See: http://www.citizensinformation.ie/e...nts/unemployed_people/jobseekers_benefit.html

Although this doesn't answer your specific question, I'm not sure it matters: the length is discretionary and the periods mentioned are maximums. I would visit your local Dept Social Protection office, and ask. I've found them very understanding and helpful to deal with. I know this is just one person's experience, but I can't see what you have to lose by asking.


----------



## amtc (19 Nov 2015)

It won't matter. This will be based on what contributions you paid in 2013. Then it is Jobseekers benefit which is not means tested. You don't have to declare your redundancy figure. What I would suggest is getting a letter from your company to explain you are being made redundant. There should be no waiting period then.


----------



## thedaddyman (19 Nov 2015)

I always thought there was an extra delay if your letter from your employer said you were taking voluntary redundancy as opposed to being made compulsory redundant. Is this correct?


----------



## amtc (19 Nov 2015)

It depends. You're really at the mercy of the deciding officer. The really easy way around it is to take a week sick leave and then your claim is linked with no waiting period.


----------



## Shutters (19 Jan 2016)

Am I entitled to jobseekers if my husband is working? We have no children


----------



## emeralds (19 Jan 2016)

You will find all the info re jobseekers entitlements here
http://www.citizensinformation.ie/e...s/unemployed_people/jobseekers_allowance.html


Shutters said:


> Am I entitled to jobseekers if my husband is working? We have no children


----------



## mtk (25 Jan 2016)

amtc said:


> It won't matter. This will be based on what contributions you paid in 2013. Then it is Jobseekers benefit which is not means tested. You don't have to declare your redundancy figure. What I would suggest is getting a letter from your company to explain you are being made redundant. There should be no waiting period then.

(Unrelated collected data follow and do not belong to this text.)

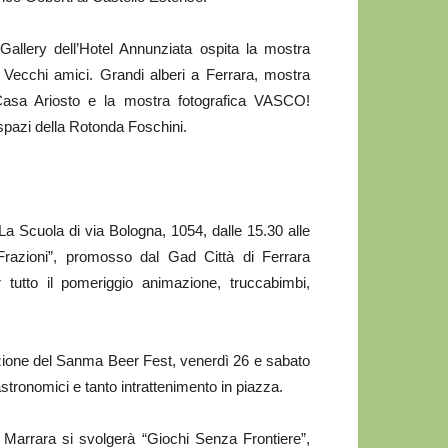
t Gallery dell’Hotel Annunziata ospita la mostra
 Vecchi amici. Grandi alberi a Ferrara, mostra
i Casa Ariosto e la mostra fotografica VASCO!
spazi della Rotonda Foschini.
a Scuola di via Bologna, 1054, dalle 15.30 alle
Frazioni”, promosso dal Gad Città di Ferrara
 tutto il pomeriggio animazione, truccabimbi,
izione del Sanma Beer Fest, venerdì 26 e sabato
tronomici e tanto intrattenimento in piazza.
Marrara si svolgerà “Giochi Senza Frontiere”,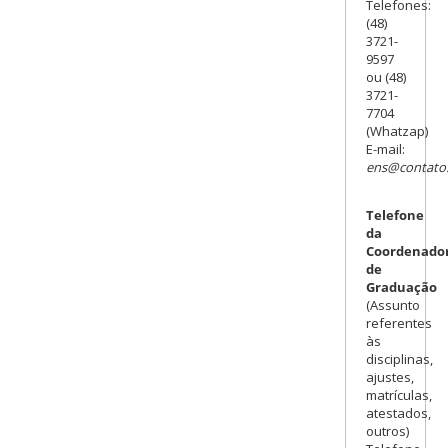
Telefones:
(48)
3721-
9597
ou (48)
3721-
7704
(Whatzap)
E-mail:
ens@contato.
Telefone
da
Coordenado
de
Graduação
(Assunto
referentes
às
disciplinas,
ajustes,
matrículas,
atestados,
outros)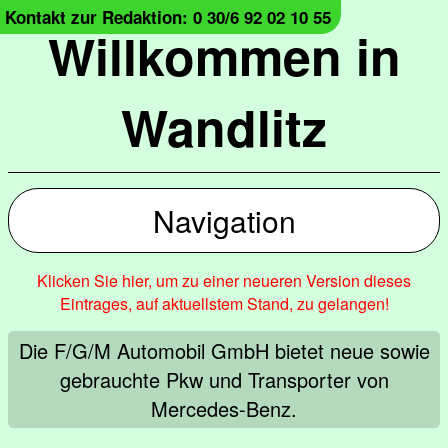
Kontakt zur Redaktion: 0 30/6 92 02 10 55
Willkommen in
Wandlitz
Navigation
Klicken Sie hier, um zu einer neueren Version dieses
Eintrages, auf aktuellstem Stand, zu gelangen!
Die F/G/M Automobil GmbH bietet neue sowie
gebrauchte Pkw und Transporter von
Mercedes-Benz.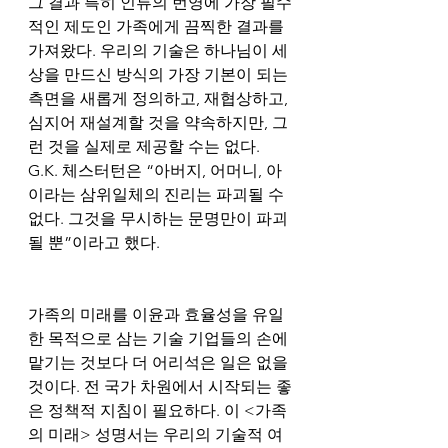
그 결과 특히 인류의 번영에 가장 필수
적인 제도인 가족에게 끔찍한 결과를 
가져왔다. 우리의 기술은 하나님이 세
상을 만드신 방식의 가장 기본이 되는 
측면을 새롭게 정의하고, 재협상하고, 
심지어 재설계할 것을 약속하지만, 그
런 것을 실제로 제공할 수는 없다. 
G.K. 체스터턴은 “아버지, 어머니, 아
이라는 삼위일체의 진리는 파괴될 수 
없다. 그것을 무시하는 문명만이 파괴
될 뿐”이라고 했다.
가족의 미래를 이윤과 효율성을 유일
한 목적으로 삼는 기술 기업들의 손에 
맡기는 것보다 더 어리석은 일은 없을 
것이다. 전 국가 차원에서 시작되는 좋
은 정책적 지침이 필요하다. 이 <가족
의 미래> 성명서는 우리의 기술적 여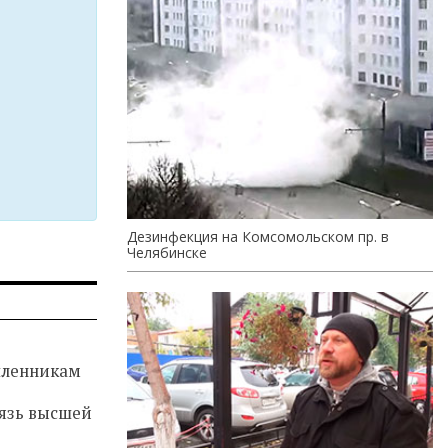
Дезинфекция на Комсомольском пр. в
Челябинске
ленникам
язь высшей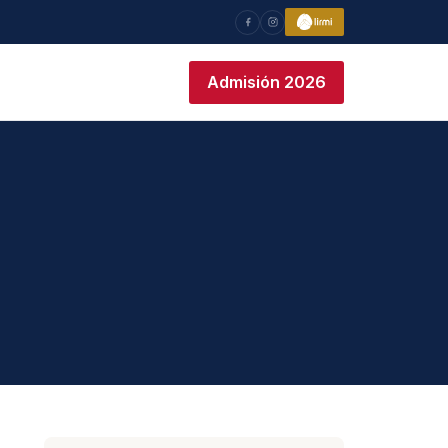
Admisión 2026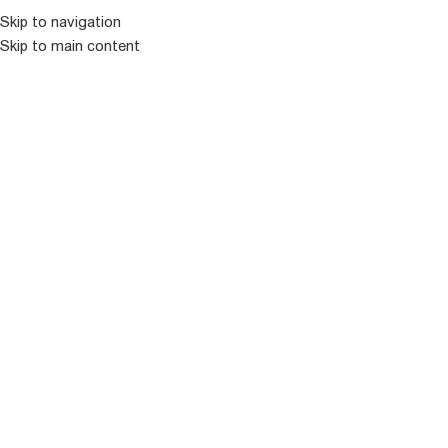
Skip to navigation
Skip to main content
ᲛᲔᲜᲘᲣ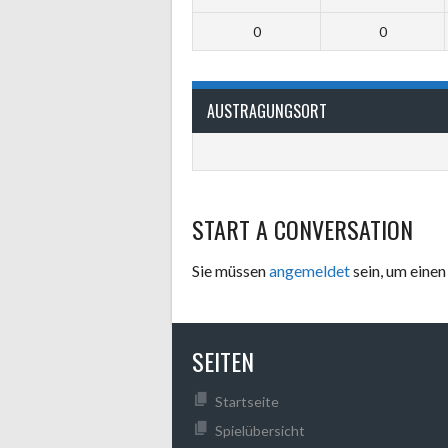
0
0
AUSTRAGUNGSORT
START A CONVERSATION
Sie müssen
angemeldet
sein, um ein
SEITEN
Startseite
Spielübersicht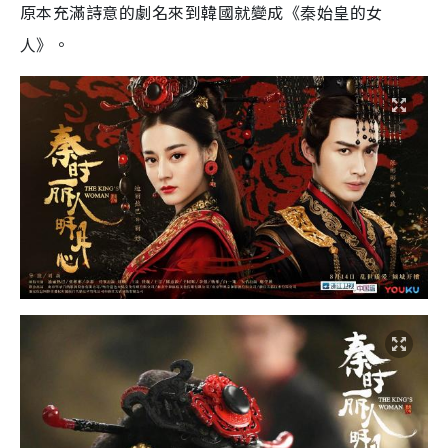
原本充滿詩意的劇名來到韓國就變成《秦始皇的女
人》。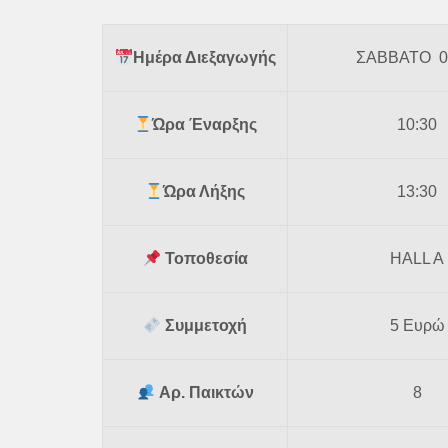
Ημέρα Διεξαγωγής
ΣΑΒΒΑΤΟ 0
Ώρα Έναρξης
10:30
Ώρα Λήξης
13:30
Τοποθεσία
HALL A
Συμμετοχή
5 Ευρώ
Αρ. Παικτών
8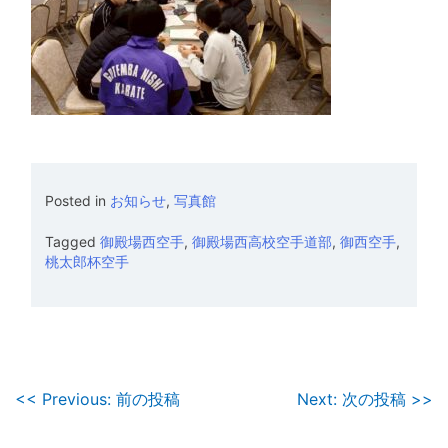
Posted in
お知らせ
,
写真館
Tagged
御殿場西空手
,
御殿場西高校空手道部
,
御西空手
,
桃太郎杯空手
投
<< Previous: 前の投稿
Next: 次の投稿 >>
稿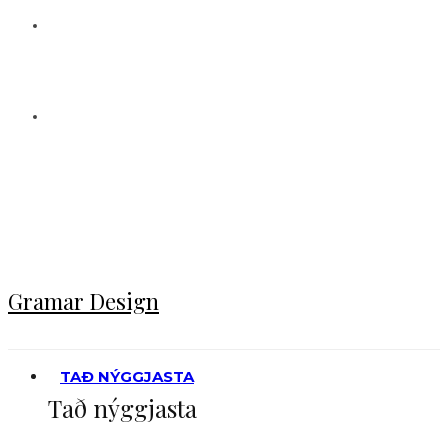
STARVSFÓLK
ERLA OLSEN
CV: Erla Olsen
JOHN DALSGARÐ
Gramar Design
TAÐ NÝGGJASTA
Tað nýggjasta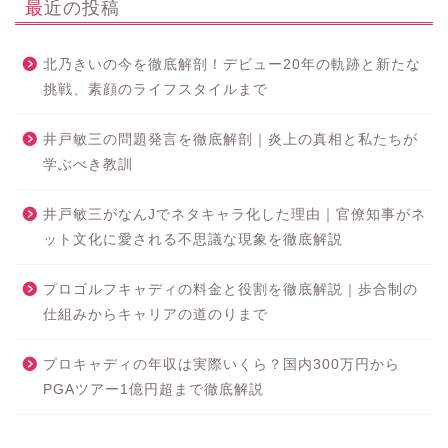
最近の投稿
北乃きいの今を徹底解剖！デビュー20年の軌跡と新たな
挑戦、素顔のライフスタイルまで
井戸敏三の問題発言を徹底解剖｜炎上の真相と私たちが
学ぶべき教訓
井戸敏三がなんJでネタキャラ化した理由｜官僚知事がネ
ット文化に愛される不思議な現象を徹底解説
プロゴルフキャディの料金と役割を徹底解説｜歩合制の
仕組みからキャリアの道のりまで
プロキャディの年収は実際いくら？国内300万円から
PGAツアー1億円超まで徹底解説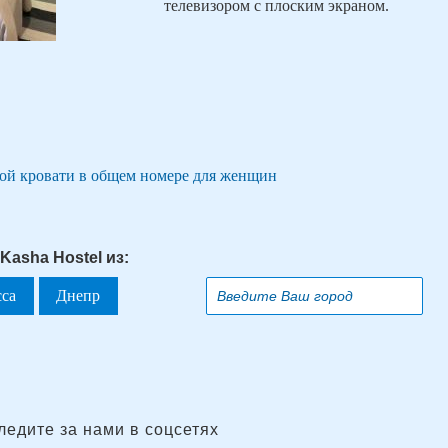
телевизором с плоским экраном.
ной кровати в общем номере для женщин
Kasha Hostel из:
сса
Днепр
ледите за нами в соцсетях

Not my experience You are asked the  redundancy amount by welfare


----------



## amtc (25 Jan 2016)

I was a deciding officer


----------



## mtk (26 Jan 2016)

amtc said:


> I was a deciding officer



ok things have changed then or practice varies as it was asked for on JSB form i filled in and its in their operational guidelines ( on welfare.ie)


----------



## amtc (27 Jan 2016)

This was very recently. The letter from employer will do


----------